Пошлые и претенциозные мечты отражают широко распространенные в обществе настроения — в пятидесятые годы Диккенс часто объявлял эти потуги выбиться в «приличное» общество проклятьем страны, делающим людей рабами бездушной системы; правда, мысль эта не навязывается читателю, поскольку в романе нет широкой панорамы общества, как в «Холодном доме» или в «Крошке Доррит». Однако этим пустым претензиям отдана лишь половина псевдобольших надежд Пипа; как Мэгвич пытался создать его самого, а мисс Хэвишем — сформировать характер Эстеллы, так сам Пип, снедаемый болезненной, всепоглощающей страстью, пытается сделать Эстеллу предметом любви, предметом больших романтических надежд, хотя ее ледяное сердце не способно ответить на его чувство. В романтической любви усматривается личный грех, аналогичный греху социальному — снобизму, это сентиментальный побочный продукт денежного общества. И раз все социальное в романе сводится к личному и каждый персонаж и событие увидены сквозь одну из граней чудно отшлифованного, сложного, хотя на вид и простого, характера Пипа, то все время ощущаешь — что в произведениях Диккенса вещь редкая — метафизический подтекст: все надежды тщетны, и это проявляется не только в отношении Пипа к наследству, Англии — к богатству, человека — к цивилизации и даже Пипа — к Эстелле, предмету его романтических мечтаний.

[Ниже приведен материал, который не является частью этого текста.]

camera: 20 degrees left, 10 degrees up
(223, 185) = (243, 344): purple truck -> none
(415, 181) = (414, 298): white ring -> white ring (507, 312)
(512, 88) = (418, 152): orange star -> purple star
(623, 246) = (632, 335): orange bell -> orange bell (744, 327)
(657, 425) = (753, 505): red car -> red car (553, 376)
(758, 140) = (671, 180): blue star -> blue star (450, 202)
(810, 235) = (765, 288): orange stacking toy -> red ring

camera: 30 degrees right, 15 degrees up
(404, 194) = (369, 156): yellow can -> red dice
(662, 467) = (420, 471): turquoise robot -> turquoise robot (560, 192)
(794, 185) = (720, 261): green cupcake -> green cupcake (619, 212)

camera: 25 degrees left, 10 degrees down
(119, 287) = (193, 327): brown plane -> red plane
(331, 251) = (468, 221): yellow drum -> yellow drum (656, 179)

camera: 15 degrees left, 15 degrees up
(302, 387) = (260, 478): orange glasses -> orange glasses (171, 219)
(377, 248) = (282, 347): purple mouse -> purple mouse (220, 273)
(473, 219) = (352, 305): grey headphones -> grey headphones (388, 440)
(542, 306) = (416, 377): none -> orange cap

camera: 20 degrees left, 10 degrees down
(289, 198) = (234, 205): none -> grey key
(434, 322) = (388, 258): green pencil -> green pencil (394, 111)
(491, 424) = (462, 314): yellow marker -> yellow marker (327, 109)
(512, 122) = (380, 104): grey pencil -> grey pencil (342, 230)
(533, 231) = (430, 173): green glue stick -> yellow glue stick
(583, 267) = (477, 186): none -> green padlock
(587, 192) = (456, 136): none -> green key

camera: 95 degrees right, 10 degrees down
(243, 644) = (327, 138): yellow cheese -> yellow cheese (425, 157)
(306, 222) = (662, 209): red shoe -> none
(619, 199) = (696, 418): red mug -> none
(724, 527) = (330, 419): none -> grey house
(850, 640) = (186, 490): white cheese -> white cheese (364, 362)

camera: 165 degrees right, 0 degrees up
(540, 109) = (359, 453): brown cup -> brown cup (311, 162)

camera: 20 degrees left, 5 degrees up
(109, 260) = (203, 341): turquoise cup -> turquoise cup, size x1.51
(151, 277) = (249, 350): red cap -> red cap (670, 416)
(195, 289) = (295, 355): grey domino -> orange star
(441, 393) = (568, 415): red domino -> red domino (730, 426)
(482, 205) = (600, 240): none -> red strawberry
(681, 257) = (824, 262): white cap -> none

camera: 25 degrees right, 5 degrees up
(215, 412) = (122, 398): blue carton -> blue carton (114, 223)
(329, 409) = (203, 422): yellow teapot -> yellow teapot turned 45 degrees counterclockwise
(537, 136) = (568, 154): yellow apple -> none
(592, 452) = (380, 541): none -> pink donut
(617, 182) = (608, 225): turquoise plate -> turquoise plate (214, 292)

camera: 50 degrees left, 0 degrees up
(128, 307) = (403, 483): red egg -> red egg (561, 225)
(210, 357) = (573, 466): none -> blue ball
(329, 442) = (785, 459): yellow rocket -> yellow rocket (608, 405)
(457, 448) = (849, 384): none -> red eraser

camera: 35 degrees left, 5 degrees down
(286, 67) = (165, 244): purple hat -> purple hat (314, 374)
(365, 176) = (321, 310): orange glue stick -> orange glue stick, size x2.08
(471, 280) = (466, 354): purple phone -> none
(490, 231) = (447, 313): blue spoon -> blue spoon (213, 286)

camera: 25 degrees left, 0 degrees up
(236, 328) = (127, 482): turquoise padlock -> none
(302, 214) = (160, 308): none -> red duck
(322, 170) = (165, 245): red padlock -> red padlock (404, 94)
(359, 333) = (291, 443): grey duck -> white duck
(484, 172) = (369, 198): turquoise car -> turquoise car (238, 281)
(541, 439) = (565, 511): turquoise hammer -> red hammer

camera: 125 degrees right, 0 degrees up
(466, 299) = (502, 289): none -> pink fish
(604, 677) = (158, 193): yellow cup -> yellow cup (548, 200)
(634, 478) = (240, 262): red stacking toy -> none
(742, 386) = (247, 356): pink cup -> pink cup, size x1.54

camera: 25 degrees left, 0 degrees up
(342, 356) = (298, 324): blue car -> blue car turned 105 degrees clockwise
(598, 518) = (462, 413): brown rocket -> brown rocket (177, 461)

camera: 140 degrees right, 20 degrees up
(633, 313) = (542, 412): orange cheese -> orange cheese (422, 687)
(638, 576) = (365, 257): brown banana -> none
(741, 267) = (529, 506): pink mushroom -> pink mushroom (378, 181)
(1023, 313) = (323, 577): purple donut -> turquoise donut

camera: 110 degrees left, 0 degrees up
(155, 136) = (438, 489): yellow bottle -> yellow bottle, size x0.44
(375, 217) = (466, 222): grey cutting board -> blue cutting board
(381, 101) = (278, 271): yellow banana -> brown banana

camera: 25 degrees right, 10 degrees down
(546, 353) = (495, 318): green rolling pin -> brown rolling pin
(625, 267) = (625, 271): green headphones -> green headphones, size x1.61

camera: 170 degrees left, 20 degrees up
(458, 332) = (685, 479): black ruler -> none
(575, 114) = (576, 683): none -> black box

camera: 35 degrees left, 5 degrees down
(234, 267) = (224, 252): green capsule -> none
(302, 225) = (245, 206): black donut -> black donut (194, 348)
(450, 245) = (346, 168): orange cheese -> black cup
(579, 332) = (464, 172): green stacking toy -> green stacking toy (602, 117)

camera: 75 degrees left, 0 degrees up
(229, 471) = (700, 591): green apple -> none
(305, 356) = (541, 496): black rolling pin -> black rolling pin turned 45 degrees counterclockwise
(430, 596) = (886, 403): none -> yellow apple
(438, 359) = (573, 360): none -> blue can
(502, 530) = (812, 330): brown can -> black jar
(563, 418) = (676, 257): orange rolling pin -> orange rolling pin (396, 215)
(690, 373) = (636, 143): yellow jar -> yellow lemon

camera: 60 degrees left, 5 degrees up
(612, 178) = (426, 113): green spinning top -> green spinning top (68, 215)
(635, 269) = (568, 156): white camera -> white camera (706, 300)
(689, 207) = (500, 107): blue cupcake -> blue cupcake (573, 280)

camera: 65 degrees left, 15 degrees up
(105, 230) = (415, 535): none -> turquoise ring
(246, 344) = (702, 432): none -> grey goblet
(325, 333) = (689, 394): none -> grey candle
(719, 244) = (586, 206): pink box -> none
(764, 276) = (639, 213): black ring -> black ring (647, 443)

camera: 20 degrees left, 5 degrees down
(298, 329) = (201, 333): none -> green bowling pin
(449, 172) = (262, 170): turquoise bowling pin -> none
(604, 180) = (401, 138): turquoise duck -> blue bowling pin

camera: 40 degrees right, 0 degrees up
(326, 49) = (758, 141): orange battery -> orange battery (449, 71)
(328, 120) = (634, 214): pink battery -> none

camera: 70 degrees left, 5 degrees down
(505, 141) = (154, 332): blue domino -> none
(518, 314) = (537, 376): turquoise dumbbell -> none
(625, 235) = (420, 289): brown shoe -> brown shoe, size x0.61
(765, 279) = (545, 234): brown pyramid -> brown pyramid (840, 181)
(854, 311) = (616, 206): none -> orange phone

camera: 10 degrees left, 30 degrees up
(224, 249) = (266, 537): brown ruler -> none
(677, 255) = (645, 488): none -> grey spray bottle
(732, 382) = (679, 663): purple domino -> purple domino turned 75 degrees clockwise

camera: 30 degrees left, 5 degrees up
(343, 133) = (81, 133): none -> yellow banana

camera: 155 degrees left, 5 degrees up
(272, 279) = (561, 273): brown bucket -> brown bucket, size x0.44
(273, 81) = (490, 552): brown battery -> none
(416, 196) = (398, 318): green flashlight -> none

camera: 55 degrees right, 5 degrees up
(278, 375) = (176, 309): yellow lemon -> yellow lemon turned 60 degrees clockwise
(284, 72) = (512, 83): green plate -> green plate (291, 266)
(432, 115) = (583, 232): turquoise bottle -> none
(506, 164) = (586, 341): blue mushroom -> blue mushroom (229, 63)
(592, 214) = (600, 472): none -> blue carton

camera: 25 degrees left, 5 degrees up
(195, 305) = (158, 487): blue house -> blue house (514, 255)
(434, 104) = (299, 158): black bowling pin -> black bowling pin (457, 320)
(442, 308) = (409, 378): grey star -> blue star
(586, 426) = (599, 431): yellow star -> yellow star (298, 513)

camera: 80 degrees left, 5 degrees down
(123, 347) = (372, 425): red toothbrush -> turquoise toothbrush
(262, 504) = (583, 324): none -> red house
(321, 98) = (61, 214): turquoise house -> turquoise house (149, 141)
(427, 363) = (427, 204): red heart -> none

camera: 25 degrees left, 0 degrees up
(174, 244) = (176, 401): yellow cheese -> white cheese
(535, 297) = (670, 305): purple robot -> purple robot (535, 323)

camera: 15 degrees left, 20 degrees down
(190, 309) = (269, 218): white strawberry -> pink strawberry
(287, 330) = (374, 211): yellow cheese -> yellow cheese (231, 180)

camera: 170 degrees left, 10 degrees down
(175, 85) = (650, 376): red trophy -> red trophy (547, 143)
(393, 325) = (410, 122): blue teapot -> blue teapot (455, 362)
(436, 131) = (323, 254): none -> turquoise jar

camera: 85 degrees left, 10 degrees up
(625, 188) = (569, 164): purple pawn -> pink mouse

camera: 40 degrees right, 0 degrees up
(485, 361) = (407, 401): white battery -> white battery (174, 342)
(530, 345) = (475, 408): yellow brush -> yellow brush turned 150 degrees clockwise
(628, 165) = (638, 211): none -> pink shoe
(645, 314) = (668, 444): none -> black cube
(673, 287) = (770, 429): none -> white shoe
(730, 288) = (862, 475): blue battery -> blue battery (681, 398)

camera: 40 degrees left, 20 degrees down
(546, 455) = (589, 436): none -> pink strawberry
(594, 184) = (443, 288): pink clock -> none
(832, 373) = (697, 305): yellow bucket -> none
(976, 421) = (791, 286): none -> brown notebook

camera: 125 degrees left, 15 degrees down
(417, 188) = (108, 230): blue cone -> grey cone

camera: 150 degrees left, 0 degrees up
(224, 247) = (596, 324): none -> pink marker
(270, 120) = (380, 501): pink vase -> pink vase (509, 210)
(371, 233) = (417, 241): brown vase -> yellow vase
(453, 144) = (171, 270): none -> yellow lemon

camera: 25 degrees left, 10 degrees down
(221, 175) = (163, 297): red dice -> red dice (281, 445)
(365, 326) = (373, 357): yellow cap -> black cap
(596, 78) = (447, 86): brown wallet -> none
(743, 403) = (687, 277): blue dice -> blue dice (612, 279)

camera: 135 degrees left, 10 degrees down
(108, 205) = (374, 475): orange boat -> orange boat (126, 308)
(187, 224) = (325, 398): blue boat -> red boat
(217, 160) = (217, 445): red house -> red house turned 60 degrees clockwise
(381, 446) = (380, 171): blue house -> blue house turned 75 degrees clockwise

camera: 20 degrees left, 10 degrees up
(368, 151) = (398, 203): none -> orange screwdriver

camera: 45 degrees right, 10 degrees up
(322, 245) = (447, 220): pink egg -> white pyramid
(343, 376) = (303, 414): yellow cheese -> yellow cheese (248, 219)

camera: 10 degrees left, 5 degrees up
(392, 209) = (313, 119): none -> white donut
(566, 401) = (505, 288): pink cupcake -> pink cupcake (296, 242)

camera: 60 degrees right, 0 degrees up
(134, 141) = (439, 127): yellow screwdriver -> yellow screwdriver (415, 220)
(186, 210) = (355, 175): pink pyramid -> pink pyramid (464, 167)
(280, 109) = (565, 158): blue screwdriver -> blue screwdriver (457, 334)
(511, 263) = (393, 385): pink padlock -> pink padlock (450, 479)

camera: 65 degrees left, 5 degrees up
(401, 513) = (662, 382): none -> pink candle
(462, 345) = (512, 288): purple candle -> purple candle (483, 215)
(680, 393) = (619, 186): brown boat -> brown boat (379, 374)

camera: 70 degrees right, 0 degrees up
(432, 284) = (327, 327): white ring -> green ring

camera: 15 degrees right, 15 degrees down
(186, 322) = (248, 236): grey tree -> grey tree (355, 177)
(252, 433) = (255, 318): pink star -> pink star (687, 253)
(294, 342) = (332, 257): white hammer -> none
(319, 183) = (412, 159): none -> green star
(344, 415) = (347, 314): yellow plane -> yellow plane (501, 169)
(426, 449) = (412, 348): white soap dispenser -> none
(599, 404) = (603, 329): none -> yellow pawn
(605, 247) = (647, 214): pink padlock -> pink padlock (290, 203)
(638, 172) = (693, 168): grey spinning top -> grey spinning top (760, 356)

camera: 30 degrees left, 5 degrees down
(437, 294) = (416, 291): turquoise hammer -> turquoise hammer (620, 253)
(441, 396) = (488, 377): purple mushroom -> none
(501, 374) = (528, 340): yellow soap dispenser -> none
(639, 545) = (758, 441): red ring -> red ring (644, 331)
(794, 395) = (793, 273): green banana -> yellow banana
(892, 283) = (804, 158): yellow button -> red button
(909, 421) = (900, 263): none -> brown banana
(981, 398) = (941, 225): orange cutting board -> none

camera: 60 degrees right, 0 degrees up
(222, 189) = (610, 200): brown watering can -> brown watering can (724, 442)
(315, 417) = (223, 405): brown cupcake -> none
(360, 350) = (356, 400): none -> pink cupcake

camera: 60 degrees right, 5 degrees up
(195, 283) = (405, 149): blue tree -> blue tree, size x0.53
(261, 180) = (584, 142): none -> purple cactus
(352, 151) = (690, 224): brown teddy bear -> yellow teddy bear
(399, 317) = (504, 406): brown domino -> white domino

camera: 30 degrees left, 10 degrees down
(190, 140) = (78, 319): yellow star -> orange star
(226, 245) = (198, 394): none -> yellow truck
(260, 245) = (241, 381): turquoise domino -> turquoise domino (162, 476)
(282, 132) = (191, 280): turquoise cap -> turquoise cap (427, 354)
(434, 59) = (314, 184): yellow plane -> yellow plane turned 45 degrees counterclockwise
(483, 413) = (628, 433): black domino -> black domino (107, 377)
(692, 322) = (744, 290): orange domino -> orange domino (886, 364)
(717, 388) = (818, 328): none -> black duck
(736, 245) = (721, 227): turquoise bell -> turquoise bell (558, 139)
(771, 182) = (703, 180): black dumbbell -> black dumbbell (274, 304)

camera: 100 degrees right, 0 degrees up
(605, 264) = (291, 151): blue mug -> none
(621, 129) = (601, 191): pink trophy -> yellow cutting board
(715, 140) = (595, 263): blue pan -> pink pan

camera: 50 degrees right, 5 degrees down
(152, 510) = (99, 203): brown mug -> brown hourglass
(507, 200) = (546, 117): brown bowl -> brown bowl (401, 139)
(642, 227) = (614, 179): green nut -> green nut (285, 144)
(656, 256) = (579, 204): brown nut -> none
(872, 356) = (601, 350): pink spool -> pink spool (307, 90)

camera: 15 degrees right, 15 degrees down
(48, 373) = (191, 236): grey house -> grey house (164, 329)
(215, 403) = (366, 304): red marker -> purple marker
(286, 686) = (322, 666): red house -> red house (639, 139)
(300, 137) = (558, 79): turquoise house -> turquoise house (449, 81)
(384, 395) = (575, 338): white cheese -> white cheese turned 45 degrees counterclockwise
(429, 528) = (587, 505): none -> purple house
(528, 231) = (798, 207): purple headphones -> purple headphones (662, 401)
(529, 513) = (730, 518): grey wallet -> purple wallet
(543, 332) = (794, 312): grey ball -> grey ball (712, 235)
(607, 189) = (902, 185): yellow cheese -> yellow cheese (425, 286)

Когда Пип, еще мальчиком столкнувшись с холодностью Эстеллы, говорит: «Я посмотрел на звезды и подумал, как это, наверное, страшно, замерзая, обратить к ним лицо и не встретить в этой мерцающей бездне ни помощи, ни сочувствия», мы неизбежно начинаем размышлять о духовной смерти, которую навлекает на себя человечество, не допуская до себя или подавляя настоящую любовь и настоящее чувство. Напомню снова, сюжет так целостен, так хорошо скомпонован, что аллегорический слой нигде не вылезает наружу, все время оставаясь в глубине.